On Wednesday, January 6th, 2021, a herd of idiots, conspiracy maniacs, and revolutionary varlets stormed into the United States Capitol and proceeded to occupy it, like Vandals in Rome, for hours. They drove out actual congresspeople of both parties during the middle of proceedings to certify the votes of the Electoral College, injuring dozens of policemen and policewomen in the process. Vice President Pence fled from the Capitol like a raccoon startled from a trash can on a rainy night. Some nimrod (probably more than one) carried a Confederate flag through the Capitol for the first time in history. It was a sad, drunken, pathetic carnival of destruction and violence.
Images from that night will remain burned in the public consciousness for a very long time. Plainclothes Capitol police pointed handguns through the broken door of the Senate chamber as a horde of modern Visigoths pressed to get inside. A female rioter, shot by police, bled out horribly on the marble floor of our citadel of democracy.
One image, though, will stand out above all the others: the so-called QAnon Shaman, a shirtless man wearing a fur hat and horns, standing astride the presider’s dais at the center of the Senate floor, looking for all the world like a barbarian exulting in the ruins of a conquered city.

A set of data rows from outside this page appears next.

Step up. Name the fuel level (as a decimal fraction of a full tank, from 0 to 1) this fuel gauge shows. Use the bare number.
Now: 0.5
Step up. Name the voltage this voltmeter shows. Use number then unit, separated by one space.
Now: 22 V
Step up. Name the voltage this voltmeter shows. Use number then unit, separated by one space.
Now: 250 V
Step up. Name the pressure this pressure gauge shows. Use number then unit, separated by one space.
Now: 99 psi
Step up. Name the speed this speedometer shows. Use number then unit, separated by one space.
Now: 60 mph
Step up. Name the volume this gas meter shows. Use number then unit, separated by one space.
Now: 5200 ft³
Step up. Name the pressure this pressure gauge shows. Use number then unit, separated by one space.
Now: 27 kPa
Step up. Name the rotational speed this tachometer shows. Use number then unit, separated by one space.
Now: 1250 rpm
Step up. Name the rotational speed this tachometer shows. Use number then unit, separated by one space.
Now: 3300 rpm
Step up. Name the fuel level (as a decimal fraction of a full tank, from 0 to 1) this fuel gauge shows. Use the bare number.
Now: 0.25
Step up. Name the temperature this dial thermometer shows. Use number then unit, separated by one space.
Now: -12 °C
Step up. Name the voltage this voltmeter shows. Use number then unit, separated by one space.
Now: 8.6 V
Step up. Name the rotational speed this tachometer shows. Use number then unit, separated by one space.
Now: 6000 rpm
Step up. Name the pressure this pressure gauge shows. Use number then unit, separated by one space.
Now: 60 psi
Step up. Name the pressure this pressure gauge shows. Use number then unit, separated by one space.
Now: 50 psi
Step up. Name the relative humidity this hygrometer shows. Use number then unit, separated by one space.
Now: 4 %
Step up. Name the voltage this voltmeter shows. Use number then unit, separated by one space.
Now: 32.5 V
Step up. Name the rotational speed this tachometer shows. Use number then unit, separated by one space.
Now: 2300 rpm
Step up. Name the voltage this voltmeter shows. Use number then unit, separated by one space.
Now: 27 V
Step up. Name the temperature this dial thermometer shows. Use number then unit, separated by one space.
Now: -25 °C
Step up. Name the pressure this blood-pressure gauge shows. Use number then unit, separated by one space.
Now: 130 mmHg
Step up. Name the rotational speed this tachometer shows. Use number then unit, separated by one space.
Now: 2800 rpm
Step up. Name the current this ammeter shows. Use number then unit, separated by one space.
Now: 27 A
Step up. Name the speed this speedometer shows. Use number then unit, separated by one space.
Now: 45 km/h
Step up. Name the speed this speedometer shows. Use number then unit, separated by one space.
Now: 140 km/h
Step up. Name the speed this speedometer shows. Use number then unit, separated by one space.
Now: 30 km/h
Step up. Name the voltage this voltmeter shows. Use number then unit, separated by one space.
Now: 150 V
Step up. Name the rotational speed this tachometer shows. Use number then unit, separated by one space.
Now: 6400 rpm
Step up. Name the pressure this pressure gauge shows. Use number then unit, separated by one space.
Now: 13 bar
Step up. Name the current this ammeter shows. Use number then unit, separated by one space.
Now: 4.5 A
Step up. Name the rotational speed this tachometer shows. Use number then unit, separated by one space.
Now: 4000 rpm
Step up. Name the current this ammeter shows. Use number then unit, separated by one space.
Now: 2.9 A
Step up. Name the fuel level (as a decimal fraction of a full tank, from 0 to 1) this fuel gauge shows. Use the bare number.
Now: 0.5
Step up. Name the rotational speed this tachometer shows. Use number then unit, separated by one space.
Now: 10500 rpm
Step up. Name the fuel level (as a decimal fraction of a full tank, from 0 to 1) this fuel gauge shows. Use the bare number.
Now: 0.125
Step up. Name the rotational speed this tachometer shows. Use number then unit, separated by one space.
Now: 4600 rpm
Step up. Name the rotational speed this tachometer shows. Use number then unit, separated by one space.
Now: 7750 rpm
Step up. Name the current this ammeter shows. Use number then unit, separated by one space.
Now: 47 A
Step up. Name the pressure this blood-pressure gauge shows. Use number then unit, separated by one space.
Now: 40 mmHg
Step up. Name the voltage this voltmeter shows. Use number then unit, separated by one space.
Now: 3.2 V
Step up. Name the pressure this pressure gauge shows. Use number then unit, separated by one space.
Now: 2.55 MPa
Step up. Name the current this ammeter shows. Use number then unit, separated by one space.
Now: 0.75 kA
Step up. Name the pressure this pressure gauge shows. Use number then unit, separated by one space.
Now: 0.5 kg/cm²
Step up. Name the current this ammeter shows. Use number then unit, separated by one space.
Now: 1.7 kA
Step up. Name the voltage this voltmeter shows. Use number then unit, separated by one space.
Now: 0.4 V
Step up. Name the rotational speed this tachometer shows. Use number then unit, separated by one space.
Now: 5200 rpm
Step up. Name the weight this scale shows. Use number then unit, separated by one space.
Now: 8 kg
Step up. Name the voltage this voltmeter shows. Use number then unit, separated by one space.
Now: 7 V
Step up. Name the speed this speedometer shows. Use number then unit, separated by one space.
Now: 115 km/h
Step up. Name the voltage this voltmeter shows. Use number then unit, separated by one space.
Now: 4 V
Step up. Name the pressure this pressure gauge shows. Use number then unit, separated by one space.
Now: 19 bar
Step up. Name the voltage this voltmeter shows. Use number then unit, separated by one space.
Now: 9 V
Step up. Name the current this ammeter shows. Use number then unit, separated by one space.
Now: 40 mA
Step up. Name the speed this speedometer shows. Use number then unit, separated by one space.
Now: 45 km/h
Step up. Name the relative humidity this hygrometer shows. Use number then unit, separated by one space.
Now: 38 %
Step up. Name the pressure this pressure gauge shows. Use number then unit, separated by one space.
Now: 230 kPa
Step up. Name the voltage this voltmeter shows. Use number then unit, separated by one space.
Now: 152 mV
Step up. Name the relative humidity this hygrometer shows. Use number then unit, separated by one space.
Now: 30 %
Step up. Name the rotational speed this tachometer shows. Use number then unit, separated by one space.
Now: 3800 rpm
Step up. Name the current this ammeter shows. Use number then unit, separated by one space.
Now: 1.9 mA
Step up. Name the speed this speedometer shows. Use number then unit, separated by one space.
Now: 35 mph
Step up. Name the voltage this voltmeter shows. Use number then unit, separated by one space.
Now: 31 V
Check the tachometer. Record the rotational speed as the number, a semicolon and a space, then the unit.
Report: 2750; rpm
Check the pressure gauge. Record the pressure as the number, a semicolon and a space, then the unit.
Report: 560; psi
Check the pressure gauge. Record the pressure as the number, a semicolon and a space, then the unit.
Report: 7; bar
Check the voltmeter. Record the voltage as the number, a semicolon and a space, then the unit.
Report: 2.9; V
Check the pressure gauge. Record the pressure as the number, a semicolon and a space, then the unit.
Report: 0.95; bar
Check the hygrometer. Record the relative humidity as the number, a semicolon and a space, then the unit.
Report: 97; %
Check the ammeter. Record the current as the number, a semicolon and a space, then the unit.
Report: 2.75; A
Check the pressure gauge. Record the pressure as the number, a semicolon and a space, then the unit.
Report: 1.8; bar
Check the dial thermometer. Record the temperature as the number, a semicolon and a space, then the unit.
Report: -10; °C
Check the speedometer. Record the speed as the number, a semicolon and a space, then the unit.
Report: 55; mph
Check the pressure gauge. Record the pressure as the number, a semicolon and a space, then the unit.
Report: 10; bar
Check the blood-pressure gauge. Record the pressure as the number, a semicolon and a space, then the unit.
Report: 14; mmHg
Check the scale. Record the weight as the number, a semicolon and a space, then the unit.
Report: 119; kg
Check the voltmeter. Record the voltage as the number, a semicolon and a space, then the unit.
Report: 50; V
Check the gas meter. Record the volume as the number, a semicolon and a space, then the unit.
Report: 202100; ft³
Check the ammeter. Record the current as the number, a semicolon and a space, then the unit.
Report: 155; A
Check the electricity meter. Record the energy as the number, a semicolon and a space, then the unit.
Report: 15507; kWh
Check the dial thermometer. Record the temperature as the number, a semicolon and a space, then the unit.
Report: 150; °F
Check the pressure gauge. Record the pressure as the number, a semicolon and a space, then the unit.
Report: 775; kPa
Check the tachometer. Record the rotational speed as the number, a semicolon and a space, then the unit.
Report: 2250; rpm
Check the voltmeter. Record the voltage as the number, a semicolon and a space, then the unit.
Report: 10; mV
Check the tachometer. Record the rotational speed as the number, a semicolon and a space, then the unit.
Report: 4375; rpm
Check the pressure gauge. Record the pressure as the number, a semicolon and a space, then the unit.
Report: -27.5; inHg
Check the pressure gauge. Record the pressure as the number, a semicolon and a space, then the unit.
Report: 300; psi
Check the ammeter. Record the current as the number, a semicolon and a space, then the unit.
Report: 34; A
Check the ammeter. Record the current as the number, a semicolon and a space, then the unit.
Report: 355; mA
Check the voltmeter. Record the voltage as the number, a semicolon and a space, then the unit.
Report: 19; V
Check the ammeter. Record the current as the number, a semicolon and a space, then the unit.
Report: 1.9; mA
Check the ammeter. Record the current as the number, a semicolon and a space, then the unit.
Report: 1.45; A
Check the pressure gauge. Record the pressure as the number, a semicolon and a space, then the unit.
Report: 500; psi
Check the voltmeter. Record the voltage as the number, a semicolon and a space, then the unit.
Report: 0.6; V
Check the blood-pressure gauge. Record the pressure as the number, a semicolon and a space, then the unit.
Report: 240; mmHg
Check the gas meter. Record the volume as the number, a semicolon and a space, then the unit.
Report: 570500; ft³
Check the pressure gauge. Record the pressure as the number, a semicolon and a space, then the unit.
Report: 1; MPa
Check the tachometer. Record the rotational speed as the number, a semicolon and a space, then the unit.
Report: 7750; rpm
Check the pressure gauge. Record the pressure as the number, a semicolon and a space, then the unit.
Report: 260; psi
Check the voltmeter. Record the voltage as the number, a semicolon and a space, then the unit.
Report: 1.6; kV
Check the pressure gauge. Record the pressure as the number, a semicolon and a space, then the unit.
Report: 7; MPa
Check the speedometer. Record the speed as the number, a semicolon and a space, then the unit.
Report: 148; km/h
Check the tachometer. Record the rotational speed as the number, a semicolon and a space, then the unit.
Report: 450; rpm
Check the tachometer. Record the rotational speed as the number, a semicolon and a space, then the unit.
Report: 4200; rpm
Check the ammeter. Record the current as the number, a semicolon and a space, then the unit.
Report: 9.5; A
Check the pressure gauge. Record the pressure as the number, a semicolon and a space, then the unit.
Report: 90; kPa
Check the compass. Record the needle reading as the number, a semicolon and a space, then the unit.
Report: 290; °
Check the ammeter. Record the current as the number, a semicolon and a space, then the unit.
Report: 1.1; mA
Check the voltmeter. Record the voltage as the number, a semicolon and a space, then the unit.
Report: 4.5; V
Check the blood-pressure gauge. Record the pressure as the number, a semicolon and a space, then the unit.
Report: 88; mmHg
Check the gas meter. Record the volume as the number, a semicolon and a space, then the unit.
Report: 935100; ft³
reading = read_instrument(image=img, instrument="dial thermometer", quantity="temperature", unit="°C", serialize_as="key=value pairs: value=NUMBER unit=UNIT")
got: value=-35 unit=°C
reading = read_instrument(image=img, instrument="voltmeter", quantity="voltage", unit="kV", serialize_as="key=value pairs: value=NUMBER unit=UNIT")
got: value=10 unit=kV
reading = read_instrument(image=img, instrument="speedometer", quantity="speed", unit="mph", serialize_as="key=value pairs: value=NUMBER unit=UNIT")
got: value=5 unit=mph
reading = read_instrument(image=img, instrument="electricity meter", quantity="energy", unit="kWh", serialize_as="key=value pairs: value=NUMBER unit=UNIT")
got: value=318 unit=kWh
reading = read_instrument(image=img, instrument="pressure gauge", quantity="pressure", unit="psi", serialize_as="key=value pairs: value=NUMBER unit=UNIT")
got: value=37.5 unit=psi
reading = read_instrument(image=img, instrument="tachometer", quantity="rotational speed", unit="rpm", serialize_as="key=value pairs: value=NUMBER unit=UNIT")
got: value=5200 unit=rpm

The QAnon Shaman, whose name turns out to be Jake Angeli, has been a ubiquitous presence at Trump rallies and anti-lockdown protests for some time. He is apparently something like a universal mascot for the snowballing QAnon movement, which centers around the quasi-religious belief that the world is run by a global cabal of superrich, Satan-worshiping pedophiles — and that Donald Trump is the only champion who can defeat them. It’s hard to know where to begin with this pulsing ball of grandiosity and paranoia (the only two subjects in which Trump himself ever excelled), so I won’t even attempt it here.